2) University of North Carolina (Chapel Hill) students from the Nike
Awareness Campaign met on October 31 with former North Carolina basketball
coach Dean Smith to discuss their opposition to the school's $7.1 million
contract with Nike. Smith now has a personal contract with Nike to promote
the company's products. Students who participated in the meeting found Smith
cooperative although he has relied entirely on Nike sources for information
about the company's labor practices.

3) Nike still has refused to release the wage-and-needs study it
commissioned from Dartmouth College. Nike so far has released only a summary
of the document, with great fanfare in the press. According to the study's
authors, Nike employees not only make a living wage but they have
significant amounts of discretionary income. Human rights advocates point
out, however, that Nike continues to resist a provision for a living wage
being included in the accord of the Apparel Industry Partnership. If Nike
truly were paying a living wage, say these advocates, then why does the
company not agree to such a provision in the accord?

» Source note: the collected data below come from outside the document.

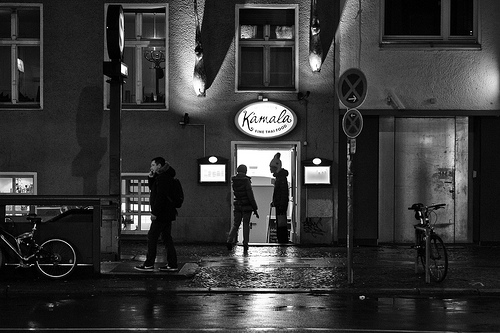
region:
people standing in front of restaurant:
[116, 5, 342, 281]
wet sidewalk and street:
[25, 240, 482, 325]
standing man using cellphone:
[135, 136, 185, 271]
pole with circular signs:
[331, 60, 366, 280]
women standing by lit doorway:
[227, 140, 304, 252]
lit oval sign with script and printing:
[232, 92, 297, 139]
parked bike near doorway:
[371, 110, 471, 290]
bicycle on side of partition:
[0, 190, 86, 282]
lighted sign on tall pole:
[100, 1, 130, 211]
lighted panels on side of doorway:
[195, 150, 336, 185]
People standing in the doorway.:
[221, 145, 301, 277]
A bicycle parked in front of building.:
[405, 193, 460, 285]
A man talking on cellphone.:
[125, 152, 189, 259]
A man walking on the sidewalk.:
[127, 155, 204, 272]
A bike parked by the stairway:
[11, 205, 95, 280]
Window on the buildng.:
[219, 5, 314, 103]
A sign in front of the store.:
[224, 100, 300, 141]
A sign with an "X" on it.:
[319, 69, 373, 143]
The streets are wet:
[45, 276, 453, 322]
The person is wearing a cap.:
[262, 148, 292, 166]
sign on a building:
[225, 98, 301, 138]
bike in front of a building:
[403, 201, 451, 286]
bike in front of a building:
[0, 212, 85, 285]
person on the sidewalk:
[130, 155, 186, 277]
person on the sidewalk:
[220, 165, 261, 257]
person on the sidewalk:
[265, 149, 297, 253]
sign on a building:
[195, 153, 234, 190]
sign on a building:
[298, 153, 336, 189]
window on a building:
[102, 0, 174, 112]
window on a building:
[1, 0, 44, 110]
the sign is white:
[208, 90, 301, 147]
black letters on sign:
[230, 106, 284, 130]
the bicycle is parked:
[399, 192, 483, 308]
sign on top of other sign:
[325, 58, 387, 150]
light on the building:
[193, 73, 225, 114]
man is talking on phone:
[130, 145, 202, 216]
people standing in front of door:
[224, 151, 332, 267]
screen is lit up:
[296, 154, 355, 256]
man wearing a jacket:
[138, 165, 193, 230]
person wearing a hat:
[260, 148, 291, 179]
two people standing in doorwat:
[226, 144, 293, 233]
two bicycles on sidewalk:
[5, 195, 447, 287]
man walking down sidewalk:
[129, 156, 194, 275]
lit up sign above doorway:
[231, 96, 301, 139]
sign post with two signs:
[334, 60, 369, 263]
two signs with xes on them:
[330, 65, 377, 142]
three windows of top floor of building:
[2, 3, 314, 114]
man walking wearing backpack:
[138, 145, 198, 276]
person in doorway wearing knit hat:
[266, 148, 304, 250]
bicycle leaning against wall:
[5, 205, 87, 281]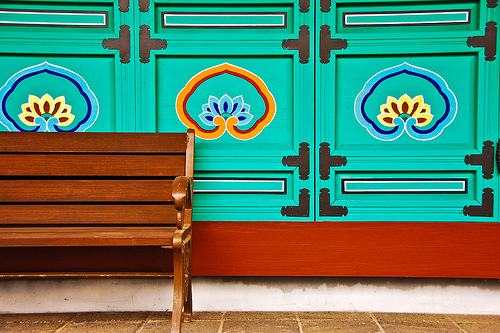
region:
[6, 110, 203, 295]
the bench is brown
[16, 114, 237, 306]
the wooden bench is brown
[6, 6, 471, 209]
green wall behind bench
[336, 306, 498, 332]
brown tile on floor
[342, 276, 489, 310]
white wall above tile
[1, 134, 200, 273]
bench is brown and wood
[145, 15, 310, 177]
light green painted wall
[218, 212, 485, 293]
dark brown wall near floor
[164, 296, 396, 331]
white grout on tile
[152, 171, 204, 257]
decorative arm on bench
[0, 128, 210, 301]
bench is obscuring wall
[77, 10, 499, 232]
wall looks like doors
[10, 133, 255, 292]
a bench in front of a wall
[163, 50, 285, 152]
an orange design on a green wall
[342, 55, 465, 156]
a blue and yellow design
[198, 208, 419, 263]
red on base of wall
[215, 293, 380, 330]
brick pavement in front of wall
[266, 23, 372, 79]
a brown inlay on wall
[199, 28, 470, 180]
a decorative wall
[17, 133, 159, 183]
slats on the bench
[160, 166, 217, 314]
arm rest on bench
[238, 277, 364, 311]
concrete unpainted under colors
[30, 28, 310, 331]
a bench on the sidewalk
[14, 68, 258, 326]
a brown bench on the sidewalk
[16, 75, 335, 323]
a sidewalk with bench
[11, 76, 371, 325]
a sidewalk with brown bench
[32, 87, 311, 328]
a bench against the wall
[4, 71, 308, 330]
a brown bench against the wall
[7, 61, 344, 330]
a wall with a bench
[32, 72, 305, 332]
a wall with a brown bench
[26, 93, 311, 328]
a sidewalk with a bench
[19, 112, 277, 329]
a sidewalk with a brown bench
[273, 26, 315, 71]
Silver hardware on a wall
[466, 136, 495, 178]
Silver hardware on a wall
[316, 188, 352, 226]
Silver hardware on a wall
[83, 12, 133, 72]
Silver hardware on a wall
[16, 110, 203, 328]
Dark brown wooden bench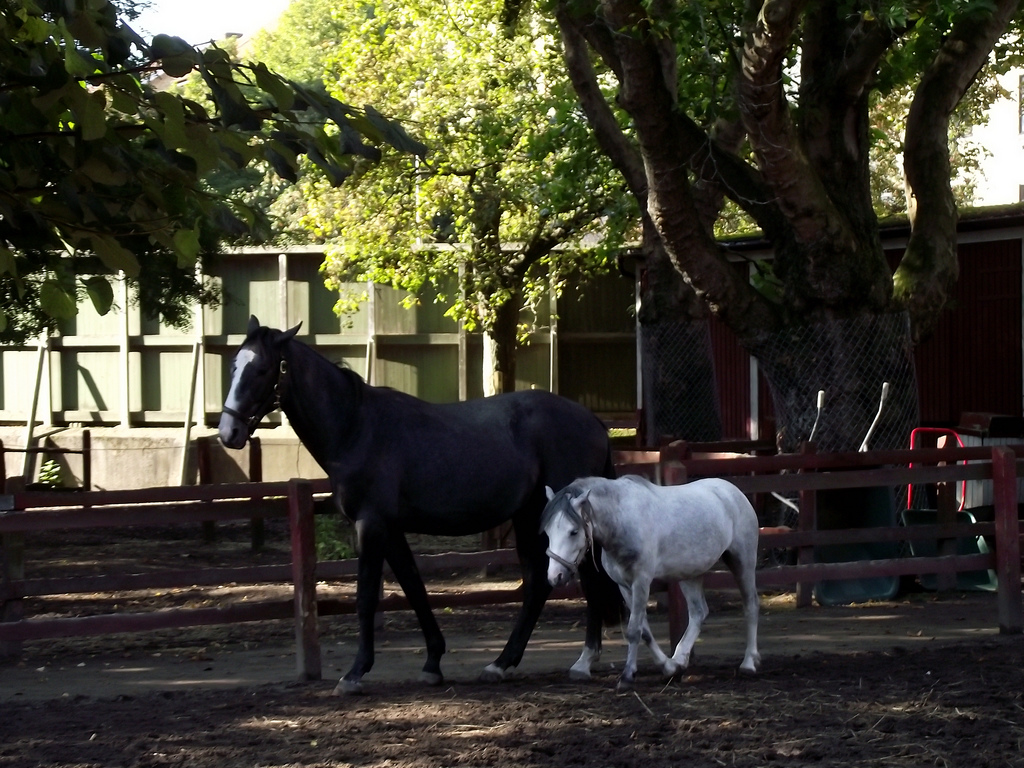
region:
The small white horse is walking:
[490, 414, 896, 700]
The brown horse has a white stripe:
[146, 203, 328, 558]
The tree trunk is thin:
[373, 13, 674, 437]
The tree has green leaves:
[216, 7, 608, 359]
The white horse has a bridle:
[494, 455, 634, 646]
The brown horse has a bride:
[171, 243, 350, 491]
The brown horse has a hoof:
[245, 588, 465, 734]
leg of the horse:
[728, 574, 757, 651]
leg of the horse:
[655, 610, 722, 642]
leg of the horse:
[608, 632, 644, 659]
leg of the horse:
[346, 607, 386, 664]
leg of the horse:
[412, 572, 447, 652]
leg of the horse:
[479, 598, 550, 644]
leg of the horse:
[582, 610, 637, 653]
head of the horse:
[191, 334, 287, 456]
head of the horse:
[516, 500, 602, 578]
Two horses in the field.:
[196, 322, 792, 708]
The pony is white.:
[521, 491, 804, 676]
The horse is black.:
[223, 322, 587, 678]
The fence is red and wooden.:
[46, 462, 449, 674]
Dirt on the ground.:
[351, 688, 751, 766]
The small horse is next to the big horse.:
[231, 344, 802, 706]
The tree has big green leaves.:
[29, 45, 286, 258]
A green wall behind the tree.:
[57, 231, 555, 463]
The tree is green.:
[319, 28, 646, 393]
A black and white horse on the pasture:
[213, 308, 621, 683]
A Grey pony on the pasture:
[532, 463, 768, 686]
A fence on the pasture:
[3, 439, 1022, 681]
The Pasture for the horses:
[19, 612, 1022, 764]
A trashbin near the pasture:
[948, 410, 1013, 532]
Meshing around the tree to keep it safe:
[629, 312, 735, 535]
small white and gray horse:
[541, 472, 760, 681]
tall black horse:
[215, 312, 621, 690]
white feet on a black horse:
[478, 641, 599, 680]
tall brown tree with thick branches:
[538, 12, 1014, 598]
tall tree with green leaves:
[150, 2, 676, 410]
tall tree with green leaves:
[0, 3, 434, 357]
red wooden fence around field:
[12, 432, 1022, 668]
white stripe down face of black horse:
[217, 341, 259, 449]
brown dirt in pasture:
[4, 634, 1020, 767]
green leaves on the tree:
[535, 136, 619, 279]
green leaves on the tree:
[500, 57, 558, 156]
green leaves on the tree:
[354, 31, 430, 139]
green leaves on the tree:
[438, 54, 516, 214]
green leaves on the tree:
[172, 72, 259, 162]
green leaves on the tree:
[254, 54, 414, 197]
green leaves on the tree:
[90, 113, 242, 270]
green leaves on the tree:
[626, 4, 713, 138]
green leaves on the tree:
[904, 51, 980, 135]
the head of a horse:
[509, 481, 608, 606]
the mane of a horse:
[544, 496, 596, 548]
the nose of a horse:
[541, 563, 579, 595]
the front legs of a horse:
[602, 555, 669, 677]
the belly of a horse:
[655, 540, 733, 598]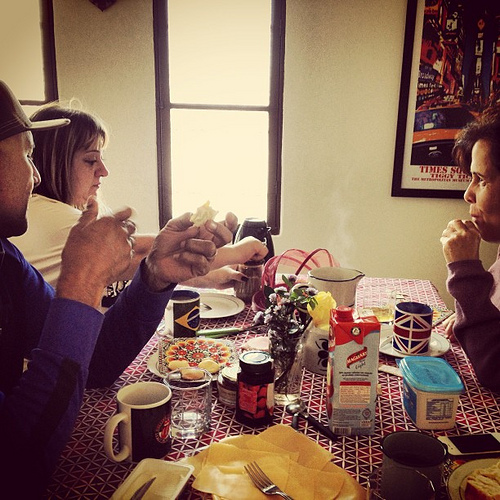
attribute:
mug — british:
[378, 290, 441, 355]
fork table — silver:
[238, 453, 295, 498]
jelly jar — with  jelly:
[238, 345, 280, 422]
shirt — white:
[15, 191, 91, 296]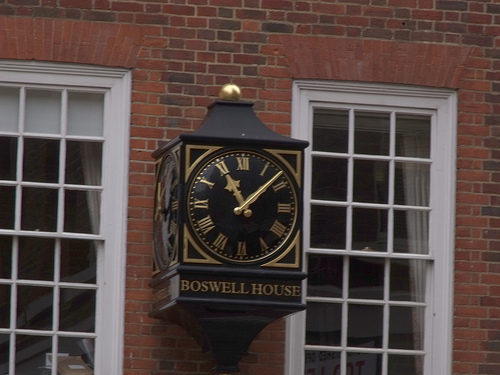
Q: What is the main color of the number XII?
A: Yellow.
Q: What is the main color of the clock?
A: Black.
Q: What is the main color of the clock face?
A: Black.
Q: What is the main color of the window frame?
A: White.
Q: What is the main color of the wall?
A: Red.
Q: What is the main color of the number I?
A: Gold.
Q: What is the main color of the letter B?
A: Gold.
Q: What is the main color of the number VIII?
A: Gold.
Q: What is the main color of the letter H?
A: Gold.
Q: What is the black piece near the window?
A: A clock.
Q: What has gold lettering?
A: Clock.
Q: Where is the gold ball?
A: On top clock.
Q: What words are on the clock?
A: Boswell house.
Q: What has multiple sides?
A: Clock.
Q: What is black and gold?
A: Ornate clock.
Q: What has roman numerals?
A: Clock.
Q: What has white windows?
A: Brick building.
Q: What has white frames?
A: Windows.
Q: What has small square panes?
A: Window.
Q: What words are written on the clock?
A: Boswell House.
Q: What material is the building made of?
A: Brick.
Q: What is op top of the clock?
A: Golden ball.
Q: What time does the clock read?
A: 11:07.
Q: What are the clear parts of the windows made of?
A: Glass.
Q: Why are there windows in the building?
A: To look out.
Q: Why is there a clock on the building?
A: To tell time.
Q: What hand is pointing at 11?
A: Short.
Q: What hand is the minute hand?
A: Long.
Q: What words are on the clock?
A: Boswell House.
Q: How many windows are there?
A: Two.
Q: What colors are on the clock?
A: Black and gold.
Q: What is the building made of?
A: Bricks.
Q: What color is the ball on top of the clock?
A: Gold.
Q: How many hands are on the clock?
A: Two.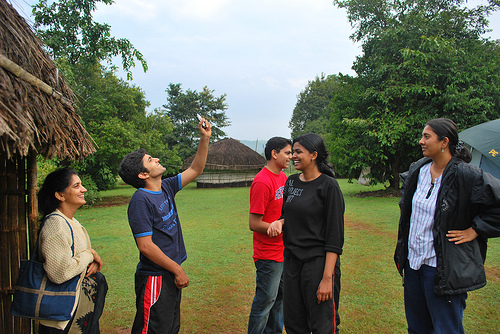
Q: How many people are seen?
A: 5.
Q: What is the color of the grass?
A: Green.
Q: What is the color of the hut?
A: Brown.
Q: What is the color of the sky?
A: Blue.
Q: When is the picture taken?
A: Daytime.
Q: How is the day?
A: Sunny.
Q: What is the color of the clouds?
A: White.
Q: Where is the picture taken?
A: Outside a hut.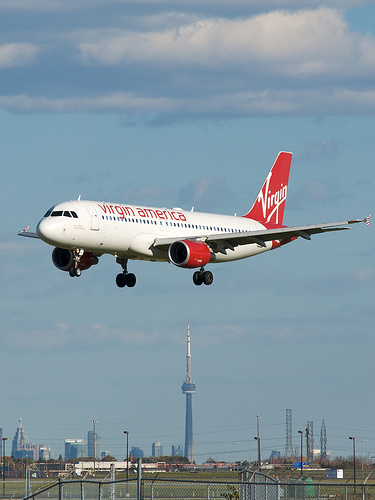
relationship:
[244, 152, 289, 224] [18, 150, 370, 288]
tail of airplane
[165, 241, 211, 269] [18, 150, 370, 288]
engine of airplane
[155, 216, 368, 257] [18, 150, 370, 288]
wing of airplane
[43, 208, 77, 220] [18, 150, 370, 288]
windshield of airplane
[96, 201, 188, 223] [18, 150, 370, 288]
writing on airplane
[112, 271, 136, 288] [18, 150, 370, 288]
wheel of airplane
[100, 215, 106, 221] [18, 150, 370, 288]
window on airplane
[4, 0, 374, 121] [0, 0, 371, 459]
clouds in sky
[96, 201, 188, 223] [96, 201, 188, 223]
writing reads writing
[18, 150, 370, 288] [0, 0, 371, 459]
airplane in sky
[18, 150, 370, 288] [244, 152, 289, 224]
airplane has a tail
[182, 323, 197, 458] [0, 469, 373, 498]
tower near airport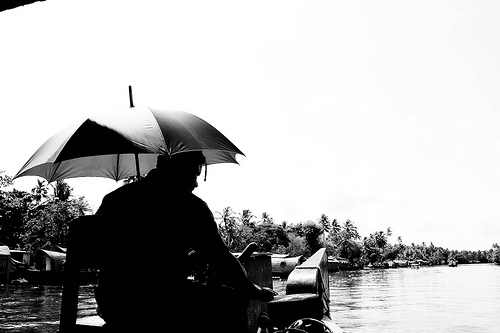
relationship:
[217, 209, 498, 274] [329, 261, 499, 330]
houses along water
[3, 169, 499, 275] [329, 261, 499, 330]
trees growing along water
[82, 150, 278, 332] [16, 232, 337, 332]
man sitting on a boat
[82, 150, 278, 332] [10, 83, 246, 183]
man sitting under umbrella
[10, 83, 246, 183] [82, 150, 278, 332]
umbrella shading man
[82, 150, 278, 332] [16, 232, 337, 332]
man sitting on boat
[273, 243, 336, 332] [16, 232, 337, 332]
front of boat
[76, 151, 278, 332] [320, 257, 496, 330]
person next to river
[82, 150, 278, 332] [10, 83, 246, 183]
man under umbrella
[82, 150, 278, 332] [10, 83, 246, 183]
man holding umbrella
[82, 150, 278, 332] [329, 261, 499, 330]
man looking at water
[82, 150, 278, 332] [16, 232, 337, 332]
man on boat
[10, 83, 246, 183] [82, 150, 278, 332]
umbrella over man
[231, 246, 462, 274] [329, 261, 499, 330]
homes along water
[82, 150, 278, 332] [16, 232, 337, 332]
man riding on boat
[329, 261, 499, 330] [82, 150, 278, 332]
water near man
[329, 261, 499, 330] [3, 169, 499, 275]
water near trees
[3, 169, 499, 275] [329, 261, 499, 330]
trees by water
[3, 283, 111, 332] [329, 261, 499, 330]
ripples in water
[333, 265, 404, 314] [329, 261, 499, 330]
reflections on water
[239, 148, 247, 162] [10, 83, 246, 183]
spoke on umbrella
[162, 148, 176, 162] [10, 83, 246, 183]
spoke on umbrella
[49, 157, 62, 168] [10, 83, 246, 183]
spoke on umbrella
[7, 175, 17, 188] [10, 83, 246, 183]
spoke on umbrella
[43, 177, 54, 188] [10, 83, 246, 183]
spoke on umbrella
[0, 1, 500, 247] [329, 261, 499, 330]
sky above water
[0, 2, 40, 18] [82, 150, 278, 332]
building behind man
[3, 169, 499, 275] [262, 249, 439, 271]
trees by buildings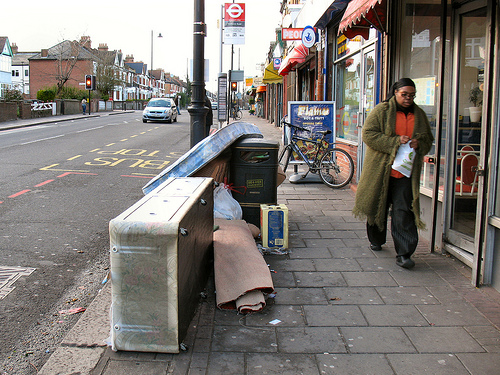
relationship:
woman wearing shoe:
[348, 77, 434, 269] [392, 253, 419, 273]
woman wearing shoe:
[348, 77, 434, 269] [368, 244, 382, 254]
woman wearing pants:
[348, 77, 434, 269] [367, 177, 416, 254]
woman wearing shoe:
[348, 77, 434, 269] [387, 241, 417, 269]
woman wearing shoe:
[348, 77, 434, 269] [365, 240, 385, 252]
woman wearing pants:
[348, 77, 434, 269] [364, 173, 420, 263]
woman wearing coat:
[348, 77, 434, 269] [353, 100, 435, 229]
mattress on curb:
[137, 119, 263, 199] [70, 239, 147, 353]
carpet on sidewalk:
[209, 211, 279, 321] [107, 127, 498, 371]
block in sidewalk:
[240, 351, 322, 375] [292, 182, 498, 372]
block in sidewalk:
[240, 351, 322, 375] [95, 106, 498, 373]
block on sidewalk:
[240, 305, 310, 325] [186, 63, 478, 373]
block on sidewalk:
[450, 352, 500, 375] [186, 63, 478, 373]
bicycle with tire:
[277, 115, 354, 190] [273, 138, 298, 183]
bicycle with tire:
[277, 115, 354, 190] [313, 143, 358, 187]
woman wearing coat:
[338, 65, 439, 275] [355, 102, 432, 256]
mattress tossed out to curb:
[142, 121, 263, 194] [37, 275, 114, 373]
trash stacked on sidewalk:
[259, 202, 292, 253] [95, 106, 498, 373]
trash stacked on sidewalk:
[259, 203, 288, 249] [95, 106, 498, 373]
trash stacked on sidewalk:
[103, 170, 216, 353] [95, 106, 498, 373]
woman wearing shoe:
[348, 77, 434, 269] [392, 249, 416, 270]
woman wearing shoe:
[348, 77, 434, 269] [391, 254, 413, 267]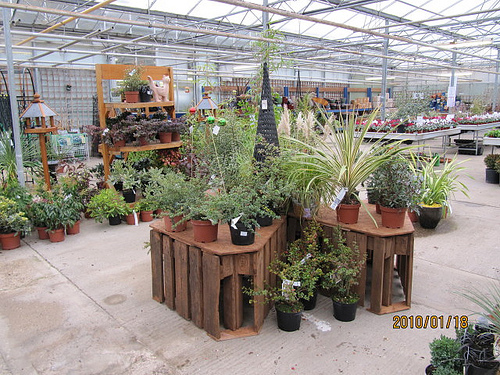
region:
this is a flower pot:
[255, 280, 318, 335]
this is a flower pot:
[326, 276, 358, 321]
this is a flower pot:
[221, 200, 262, 245]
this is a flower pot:
[185, 203, 222, 238]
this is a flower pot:
[140, 173, 191, 225]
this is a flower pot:
[295, 130, 391, 220]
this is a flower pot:
[368, 160, 410, 226]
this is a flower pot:
[403, 150, 468, 240]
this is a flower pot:
[418, 336, 458, 371]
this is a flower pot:
[94, 187, 131, 225]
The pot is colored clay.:
[184, 195, 234, 249]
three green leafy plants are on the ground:
[266, 214, 374, 336]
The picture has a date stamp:
[390, 307, 475, 347]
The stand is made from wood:
[156, 212, 246, 336]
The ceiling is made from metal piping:
[167, 30, 212, 74]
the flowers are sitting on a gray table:
[357, 110, 457, 153]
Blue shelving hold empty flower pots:
[337, 77, 379, 119]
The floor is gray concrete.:
[40, 260, 126, 341]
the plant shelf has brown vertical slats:
[141, 213, 224, 344]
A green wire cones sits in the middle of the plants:
[250, 56, 290, 158]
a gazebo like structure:
[13, 90, 65, 142]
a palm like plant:
[299, 100, 400, 237]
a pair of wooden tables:
[150, 185, 443, 337]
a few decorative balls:
[167, 99, 234, 135]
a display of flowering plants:
[352, 105, 469, 138]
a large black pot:
[416, 200, 451, 232]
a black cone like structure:
[246, 62, 298, 199]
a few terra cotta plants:
[21, 216, 85, 241]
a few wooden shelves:
[83, 55, 190, 209]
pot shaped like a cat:
[143, 70, 180, 112]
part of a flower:
[291, 275, 303, 294]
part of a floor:
[50, 229, 80, 330]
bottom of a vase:
[288, 324, 294, 329]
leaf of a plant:
[231, 172, 243, 179]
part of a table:
[439, 145, 466, 177]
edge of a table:
[424, 121, 444, 136]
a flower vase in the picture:
[267, 298, 306, 331]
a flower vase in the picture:
[331, 293, 361, 323]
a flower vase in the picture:
[223, 213, 256, 253]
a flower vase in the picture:
[418, 204, 447, 231]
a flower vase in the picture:
[379, 206, 411, 233]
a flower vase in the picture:
[338, 202, 363, 228]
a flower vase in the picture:
[0, 234, 22, 256]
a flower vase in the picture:
[45, 221, 70, 251]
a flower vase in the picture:
[123, 211, 138, 229]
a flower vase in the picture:
[123, 87, 145, 107]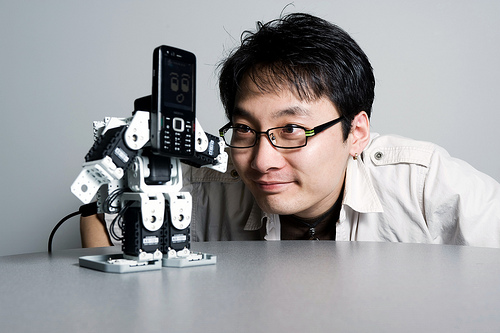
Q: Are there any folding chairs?
A: No, there are no folding chairs.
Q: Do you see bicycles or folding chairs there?
A: No, there are no folding chairs or bicycles.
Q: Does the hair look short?
A: Yes, the hair is short.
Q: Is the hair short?
A: Yes, the hair is short.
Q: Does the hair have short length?
A: Yes, the hair is short.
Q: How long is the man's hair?
A: The hair is short.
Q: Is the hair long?
A: No, the hair is short.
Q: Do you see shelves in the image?
A: No, there are no shelves.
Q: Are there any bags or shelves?
A: No, there are no shelves or bags.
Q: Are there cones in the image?
A: No, there are no cones.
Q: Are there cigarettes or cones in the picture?
A: No, there are no cones or cigarettes.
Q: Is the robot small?
A: Yes, the robot is small.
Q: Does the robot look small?
A: Yes, the robot is small.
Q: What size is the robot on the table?
A: The robot is small.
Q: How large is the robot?
A: The robot is small.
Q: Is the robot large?
A: No, the robot is small.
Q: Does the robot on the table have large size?
A: No, the robot is small.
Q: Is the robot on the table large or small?
A: The robot is small.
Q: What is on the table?
A: The robot is on the table.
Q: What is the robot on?
A: The robot is on the table.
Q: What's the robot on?
A: The robot is on the table.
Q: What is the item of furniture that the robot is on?
A: The piece of furniture is a table.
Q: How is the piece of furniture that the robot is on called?
A: The piece of furniture is a table.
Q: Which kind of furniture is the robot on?
A: The robot is on the table.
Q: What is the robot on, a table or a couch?
A: The robot is on a table.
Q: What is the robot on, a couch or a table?
A: The robot is on a table.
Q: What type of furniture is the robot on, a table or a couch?
A: The robot is on a table.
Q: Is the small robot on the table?
A: Yes, the robot is on the table.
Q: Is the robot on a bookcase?
A: No, the robot is on the table.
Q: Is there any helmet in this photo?
A: No, there are no helmets.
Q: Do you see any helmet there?
A: No, there are no helmets.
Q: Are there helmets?
A: No, there are no helmets.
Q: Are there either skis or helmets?
A: No, there are no helmets or skis.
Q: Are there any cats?
A: No, there are no cats.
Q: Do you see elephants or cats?
A: No, there are no cats or elephants.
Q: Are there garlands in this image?
A: No, there are no garlands.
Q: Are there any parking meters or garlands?
A: No, there are no garlands or parking meters.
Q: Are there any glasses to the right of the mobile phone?
A: Yes, there are glasses to the right of the mobile phone.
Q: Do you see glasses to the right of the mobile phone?
A: Yes, there are glasses to the right of the mobile phone.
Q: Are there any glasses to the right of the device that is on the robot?
A: Yes, there are glasses to the right of the mobile phone.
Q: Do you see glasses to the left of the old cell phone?
A: No, the glasses are to the right of the mobile phone.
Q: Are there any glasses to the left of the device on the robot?
A: No, the glasses are to the right of the mobile phone.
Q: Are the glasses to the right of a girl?
A: No, the glasses are to the right of the mobile phone.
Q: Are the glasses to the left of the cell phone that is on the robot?
A: No, the glasses are to the right of the cell phone.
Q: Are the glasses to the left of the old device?
A: No, the glasses are to the right of the cell phone.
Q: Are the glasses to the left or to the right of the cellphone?
A: The glasses are to the right of the cellphone.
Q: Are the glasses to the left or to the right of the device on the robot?
A: The glasses are to the right of the cellphone.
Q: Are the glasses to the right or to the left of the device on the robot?
A: The glasses are to the right of the cellphone.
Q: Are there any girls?
A: No, there are no girls.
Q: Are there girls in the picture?
A: No, there are no girls.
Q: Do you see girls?
A: No, there are no girls.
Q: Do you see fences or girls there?
A: No, there are no girls or fences.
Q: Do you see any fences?
A: No, there are no fences.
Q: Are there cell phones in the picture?
A: Yes, there is a cell phone.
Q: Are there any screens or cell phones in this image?
A: Yes, there is a cell phone.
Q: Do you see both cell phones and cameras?
A: No, there is a cell phone but no cameras.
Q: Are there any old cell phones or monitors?
A: Yes, there is an old cell phone.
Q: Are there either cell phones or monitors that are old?
A: Yes, the cell phone is old.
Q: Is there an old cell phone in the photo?
A: Yes, there is an old cell phone.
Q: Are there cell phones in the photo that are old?
A: Yes, there is a cell phone that is old.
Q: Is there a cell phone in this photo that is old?
A: Yes, there is a cell phone that is old.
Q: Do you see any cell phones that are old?
A: Yes, there is a cell phone that is old.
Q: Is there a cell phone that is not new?
A: Yes, there is a old cell phone.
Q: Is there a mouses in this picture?
A: No, there are no computer mousess.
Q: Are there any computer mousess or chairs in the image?
A: No, there are no computer mousess or chairs.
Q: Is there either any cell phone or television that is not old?
A: No, there is a cell phone but it is old.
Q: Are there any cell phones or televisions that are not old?
A: No, there is a cell phone but it is old.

Nike representatives met with four journalists at about the same time it
released a summary of the Dartmouth report. In that meeting, a Nike
spokesperson claimed that a family of four could live on the Indonesian
minimum wage. The government of Indonesia has stated that the minimum wage
there is inadequate to meet the needs of even a single worker.

4) Students at Arizona State University are now organizing to prevent their
university from signing a proposed $1 million/year contract to have all of
its teams outfitted with Nike gear. ASU joins a number of other schools
where students are protesting such contracts.